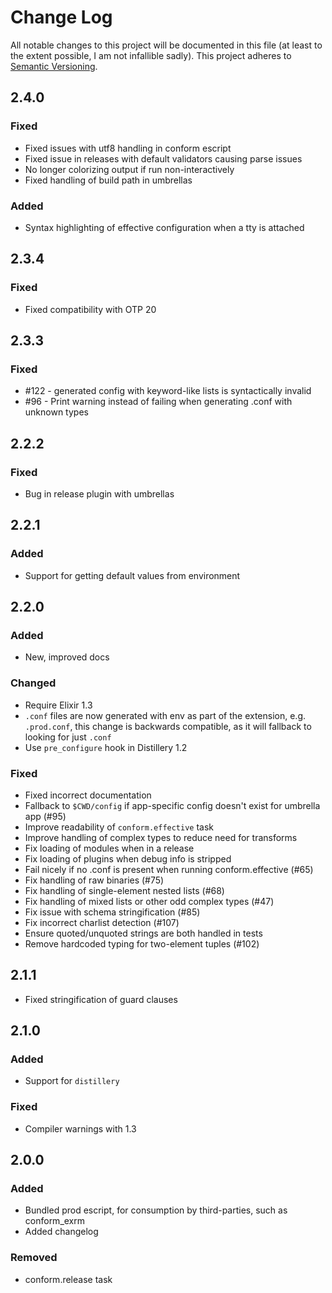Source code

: # Change Log

All notable changes to this project will be documented in this file (at least to the extent possible, I am not infallible sadly).
This project adheres to [Semantic Versioning](http://semver.org/).

## 2.4.0

### Fixed

- Fixed issues with utf8 handling in conform escript
- Fixed issue in releases with default validators causing parse issues
- No longer colorizing output if run non-interactively
- Fixed handling of build path in umbrellas

### Added

- Syntax highlighting of effective configuration when a tty is attached

## 2.3.4

### Fixed

- Fixed compatibility with OTP 20

## 2.3.3

### Fixed

- #122 - generated config with keyword-like lists is syntactically invalid
- #96 - Print warning instead of failing when generating .conf with unknown types

## 2.2.2

### Fixed

- Bug in release plugin with umbrellas

## 2.2.1

### Added

- Support for getting default values from environment

## 2.2.0

### Added

- New, improved docs

### Changed

- Require Elixir 1.3
- `.conf` files are now generated with env as part of the extension, e.g. `.prod.conf`,
 this change is backwards compatible, as it will fallback to looking for just `.conf`
- Use `pre_configure` hook in Distillery 1.2

### Fixed

- Fixed incorrect documentation
- Fallback to `$CWD/config` if app-specific config doesn't exist for umbrella app (#95)
- Improve readability of `conform.effective` task
- Improve handling of complex types to reduce need for transforms
- Fix loading of modules when in a release
- Fix loading of plugins when debug info is stripped
- Fail nicely if no .conf is present when running conform.effective (#65)
- Fix handling of raw binaries (#75)
- Fix handling of single-element nested lists (#68)
- Fix handling of mixed lists or other odd complex types (#47)
- Fix issue with schema stringification (#85)
- Fix incorrect charlist detection (#107)
- Ensure quoted/unquoted strings are both handled in tests
- Remove hardcoded typing for two-element tuples (#102)


## 2.1.1

- Fixed stringification of guard clauses

## 2.1.0

### Added

- Support for `distillery`

### Fixed

- Compiler warnings with 1.3

## 2.0.0
### Added
- Bundled prod escript, for consumption by third-parties, such as conform_exrm
- Added changelog
### Removed
- conform.release task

+===+

Set all of the records down once more, letter for letter, with the images removed.

Source code

: # Change Log

All notable changes to this project will be documented in this file (at least to the extent possible, I am not infallible sadly).
This project adheres to [Semantic Versioning](http://semver.org/).

## 2.4.0

### Fixed

- Fixed issues with utf8 handling in conform escript
- Fixed issue in releases with default validators causing parse issues
- No longer colorizing output if run non-interactively
- Fixed handling of build path in umbrellas

### Added

- Syntax highlighting of effective configuration when a tty is attached

## 2.3.4

### Fixed

- Fixed compatibility with OTP 20

## 2.3.3

### Fixed

- #122 - generated config with keyword-like lists is syntactically invalid
- #96 - Print warning instead of failing when generating .conf with unknown types

## 2.2.2

### Fixed

- Bug in release plugin with umbrellas

## 2.2.1

### Added

- Support for getting default values from environment

## 2.2.0

### Added

- New, improved docs

### Changed

- Require Elixir 1.3
- `.conf` files are now generated with env as part of the extension, e.g. `.prod.conf`,
 this change is backwards compatible, as it will fallback to looking for just `.conf`
- Use `pre_configure` hook in Distillery 1.2

### Fixed

- Fixed incorrect documentation
- Fallback to `$CWD/config` if app-specific config doesn't exist for umbrella app (#95)
- Improve readability of `conform.effective` task
- Improve handling of complex types to reduce need for transforms
- Fix loading of modules when in a release
- Fix loading of plugins when debug info is stripped
- Fail nicely if no .conf is present when running conform.effective (#65)
- Fix handling of raw binaries (#75)
- Fix handling of single-element nested lists (#68)
- Fix handling of mixed lists or other odd complex types (#47)
- Fix issue with schema stringification (#85)
- Fix incorrect charlist detection (#107)
- Ensure quoted/unquoted strings are both handled in tests
- Remove hardcoded typing for two-element tuples (#102)


## 2.1.1

- Fixed stringification of guard clauses

## 2.1.0

### Added

- Support for `distillery`

### Fixed

- Compiler warnings with 1.3

## 2.0.0
### Added
- Bundled prod escript, for consumption by third-parties, such as conform_exrm
- Added changelog
### Removed
- conform.release task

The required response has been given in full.